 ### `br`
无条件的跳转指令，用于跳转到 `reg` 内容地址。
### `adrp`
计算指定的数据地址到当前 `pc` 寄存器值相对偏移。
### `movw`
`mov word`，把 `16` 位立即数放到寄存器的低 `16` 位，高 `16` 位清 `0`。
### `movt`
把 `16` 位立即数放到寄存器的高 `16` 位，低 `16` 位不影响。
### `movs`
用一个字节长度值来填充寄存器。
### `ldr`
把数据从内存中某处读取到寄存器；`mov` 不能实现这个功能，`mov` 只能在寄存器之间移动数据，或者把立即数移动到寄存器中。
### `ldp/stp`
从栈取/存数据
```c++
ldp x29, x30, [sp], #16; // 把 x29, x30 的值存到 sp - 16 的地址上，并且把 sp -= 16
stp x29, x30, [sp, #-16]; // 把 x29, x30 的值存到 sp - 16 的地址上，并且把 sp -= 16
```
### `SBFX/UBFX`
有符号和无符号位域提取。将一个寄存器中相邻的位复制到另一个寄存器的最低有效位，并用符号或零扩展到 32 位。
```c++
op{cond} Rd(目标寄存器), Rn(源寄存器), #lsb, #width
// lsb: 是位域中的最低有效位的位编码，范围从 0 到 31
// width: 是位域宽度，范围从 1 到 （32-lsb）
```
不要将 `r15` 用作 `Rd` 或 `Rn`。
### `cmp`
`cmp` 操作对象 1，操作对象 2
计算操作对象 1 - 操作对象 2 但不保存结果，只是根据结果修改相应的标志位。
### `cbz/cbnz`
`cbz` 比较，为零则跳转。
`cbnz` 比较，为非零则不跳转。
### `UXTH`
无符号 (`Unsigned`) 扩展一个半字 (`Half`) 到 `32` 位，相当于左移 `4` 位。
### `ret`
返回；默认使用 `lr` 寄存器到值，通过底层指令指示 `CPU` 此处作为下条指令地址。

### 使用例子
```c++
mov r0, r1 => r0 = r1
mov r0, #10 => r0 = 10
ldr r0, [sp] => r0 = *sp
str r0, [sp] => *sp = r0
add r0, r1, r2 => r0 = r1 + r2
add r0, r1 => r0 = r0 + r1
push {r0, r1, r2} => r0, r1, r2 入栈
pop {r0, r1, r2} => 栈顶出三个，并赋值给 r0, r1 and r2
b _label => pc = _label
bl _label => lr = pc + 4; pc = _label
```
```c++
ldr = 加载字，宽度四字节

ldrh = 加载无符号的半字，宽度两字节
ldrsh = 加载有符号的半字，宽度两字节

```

========

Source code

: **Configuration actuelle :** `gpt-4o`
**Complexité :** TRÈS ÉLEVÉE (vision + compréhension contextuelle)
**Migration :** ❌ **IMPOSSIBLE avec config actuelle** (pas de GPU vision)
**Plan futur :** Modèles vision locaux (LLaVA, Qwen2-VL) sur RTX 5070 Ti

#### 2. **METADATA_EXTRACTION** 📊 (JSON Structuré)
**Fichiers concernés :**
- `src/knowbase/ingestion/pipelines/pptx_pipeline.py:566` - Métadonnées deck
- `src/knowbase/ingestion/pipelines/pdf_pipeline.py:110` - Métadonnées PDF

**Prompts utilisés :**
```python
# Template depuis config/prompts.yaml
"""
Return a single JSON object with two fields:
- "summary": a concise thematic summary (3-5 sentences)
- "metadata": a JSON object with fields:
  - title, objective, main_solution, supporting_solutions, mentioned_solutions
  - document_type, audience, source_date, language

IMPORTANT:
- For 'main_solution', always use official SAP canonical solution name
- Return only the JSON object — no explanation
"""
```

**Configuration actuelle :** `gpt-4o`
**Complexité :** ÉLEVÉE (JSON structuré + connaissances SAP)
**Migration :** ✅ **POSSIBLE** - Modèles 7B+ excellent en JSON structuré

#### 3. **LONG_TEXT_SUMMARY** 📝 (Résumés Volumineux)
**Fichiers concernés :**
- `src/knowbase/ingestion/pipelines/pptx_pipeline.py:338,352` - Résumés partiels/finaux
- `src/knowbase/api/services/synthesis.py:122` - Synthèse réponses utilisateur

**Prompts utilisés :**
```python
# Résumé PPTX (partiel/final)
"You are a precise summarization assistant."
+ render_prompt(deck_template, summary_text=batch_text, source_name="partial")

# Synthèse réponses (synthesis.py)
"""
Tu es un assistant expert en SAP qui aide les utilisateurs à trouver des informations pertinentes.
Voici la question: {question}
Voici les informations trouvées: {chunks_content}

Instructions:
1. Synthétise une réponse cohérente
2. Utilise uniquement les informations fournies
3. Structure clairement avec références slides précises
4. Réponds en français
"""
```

========

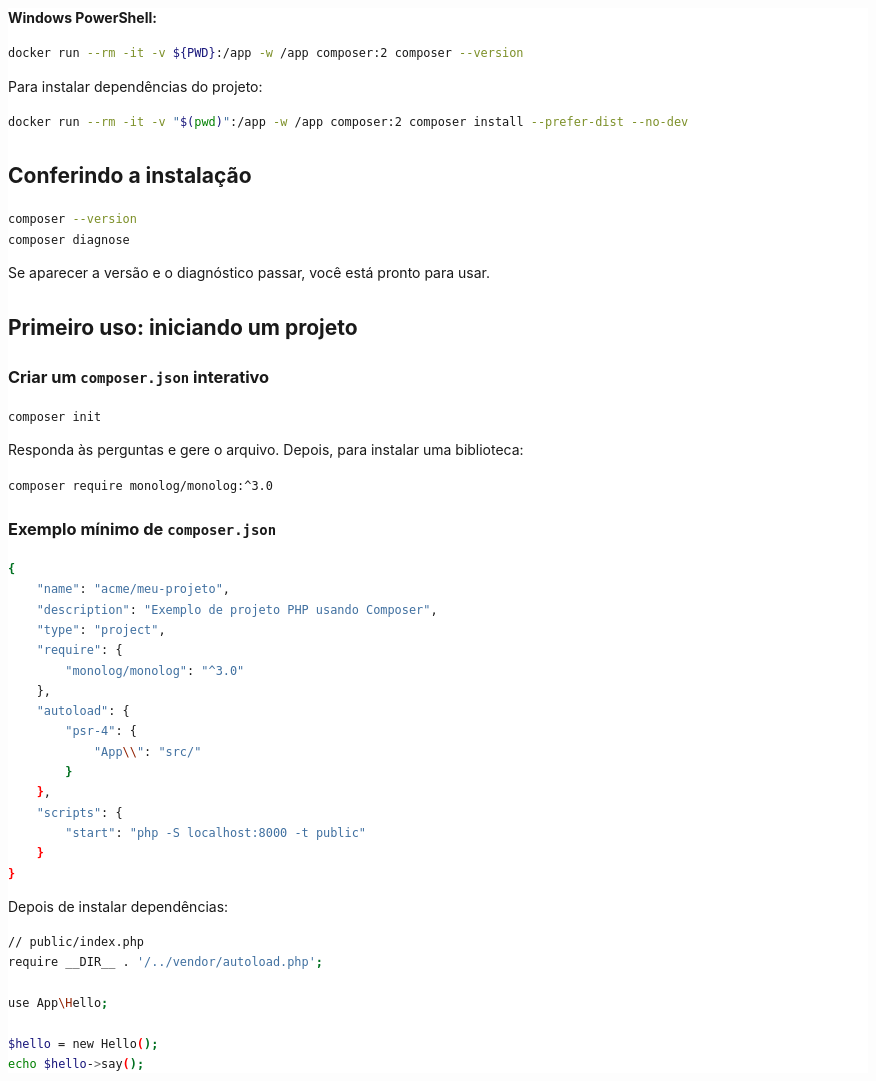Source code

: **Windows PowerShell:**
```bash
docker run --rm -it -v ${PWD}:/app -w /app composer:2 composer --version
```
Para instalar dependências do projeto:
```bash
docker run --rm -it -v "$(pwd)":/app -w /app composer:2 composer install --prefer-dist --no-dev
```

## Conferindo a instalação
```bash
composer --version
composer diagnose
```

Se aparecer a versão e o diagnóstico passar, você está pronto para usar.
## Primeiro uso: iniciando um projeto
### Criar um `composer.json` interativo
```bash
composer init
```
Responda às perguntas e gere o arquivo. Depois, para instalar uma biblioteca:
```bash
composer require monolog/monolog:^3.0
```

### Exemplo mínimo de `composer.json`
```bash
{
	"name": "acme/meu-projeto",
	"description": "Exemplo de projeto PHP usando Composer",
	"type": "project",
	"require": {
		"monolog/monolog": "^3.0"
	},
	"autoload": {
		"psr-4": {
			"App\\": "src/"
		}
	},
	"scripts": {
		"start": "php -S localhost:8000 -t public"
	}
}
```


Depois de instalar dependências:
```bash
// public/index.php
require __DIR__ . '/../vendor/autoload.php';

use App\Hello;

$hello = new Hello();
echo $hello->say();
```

========

_Work required_
Please say how many lines of the listing hold the string "Complexité", answering with the number alone.

_Task response_
2